Here is the evidence that I am aware of for the emergence of the term ‘experimental philosophy’ in early modern England. The first English work to use the term ‘experimental philosophy’ according to EEBO was Robert Boyle’s Spring of the Air in 1660. Interestingly, the term philosophia experimentalis had already appeared in the title of Nicola Cabeo’s Latin commentary on Aristotle’s Meteorology of 1646 and Boyle cites Cabeo’s book twice in Spring of the Air. The first English book to use the term in its title was Abraham Cowley’s A Proposition for the Advancement of Experimental Philosophy of 1661. From then on, however, books about experimental philosophy start to roll off the presses of England. Boyle’s Usefulness of Experimental Natural Philosophy and Henry Power’s Experimental Philosophy, both published in 1663, got the ball rolling. (Incidentally, Cabeo’s book was reprinted in Rome in 1686 under the title Philosophia experimentalis.) As for manuscript sources, the earliest use of the term ‘experimental philosophy’ that I have found is in Samuel Hartlib’s Ephemerides in 1635.

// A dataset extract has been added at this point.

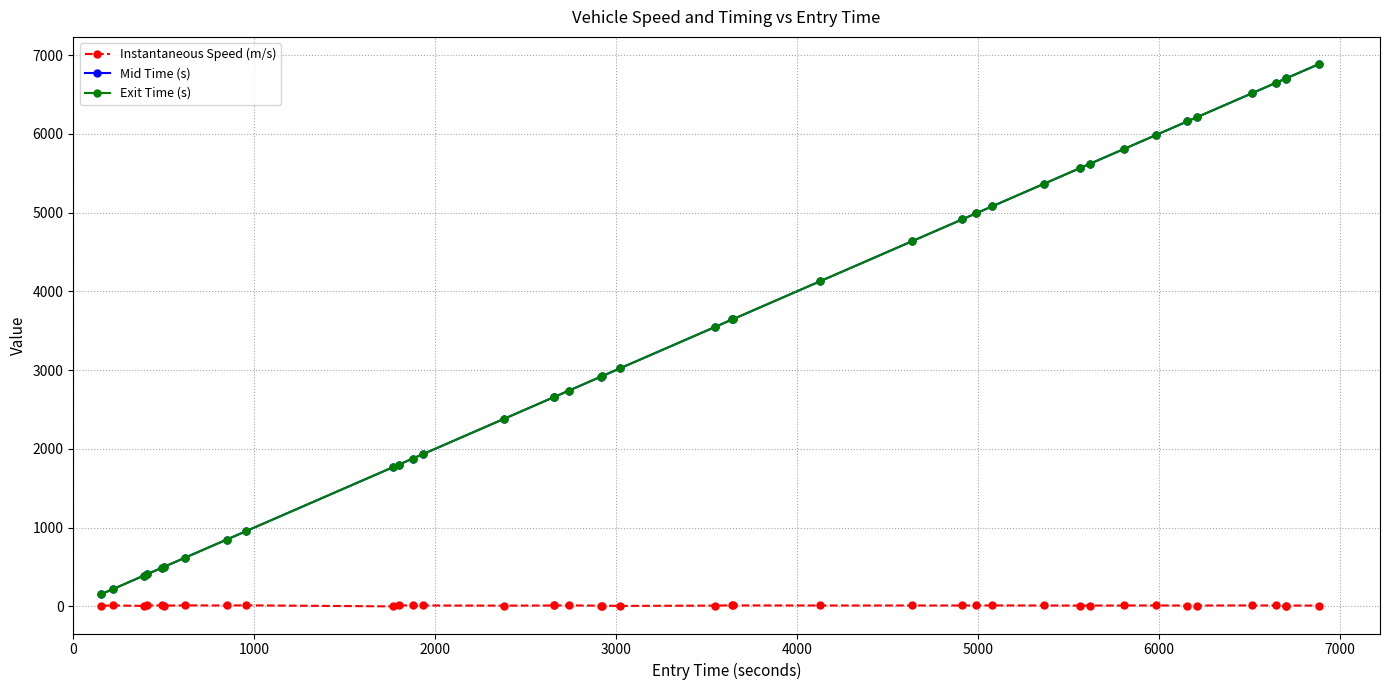

What is the smallest value displayed?

0.2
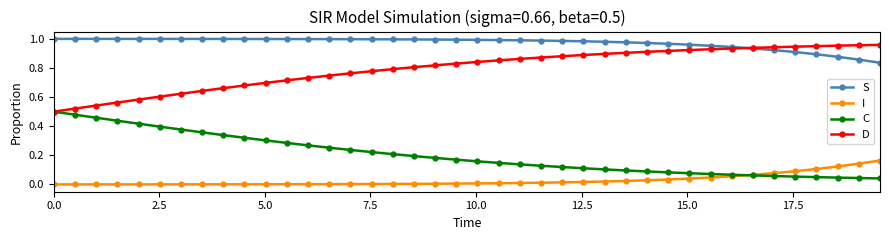

True or false: D and I intersect in this chart.

False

Another place to look for evidence for the inventor of the experimental philosophy is in discussions of natural philosophy and of experiment. It appears that Francis Bacon never used the term ‘experimental philosophy’, but he did develop a conception of experientia literata (learned experience), which might be thought to be a precursor of the experimental philosophy. This appears in Book 5 of his De augmentis scientiarum of 1623, where it is distinguished from interpretatio naturae (interpretation of nature). The experientia literata is a method of discovery proceeding from one experiment to another, whereas interpretatio naturae involves the transition from experiments to theory. But this doesn’t resemble the distinction between experimental and speculative philosophy very closely. For example, the experimental philosophy was, on the whole, opposed to speculation and hypotheses and there is no sense of opposition or tension in Bacon’s distinction.
Furthermore, a distinction between operative (or practical) and speculative philosophy was commonplace in scholastic divisions of knowledge in the late 16th and early 17th centuries, and this, no doubt provided the basic dichotomy on which the experimental/speculative distinction was based. But the operative/speculative distinction doesn’t map very well onto the experimental/speculative distinction, not least because by ‘operative sciences’ the scholastics meant ethics, politics and oeconomy (that is, management of society) and not observation and experiment.
Who invented the experimental philosophy? I don’t think that there is a determinate answer to this question, but I’m happy to be corrected and am keen for suggestions as to where to look for more evidence.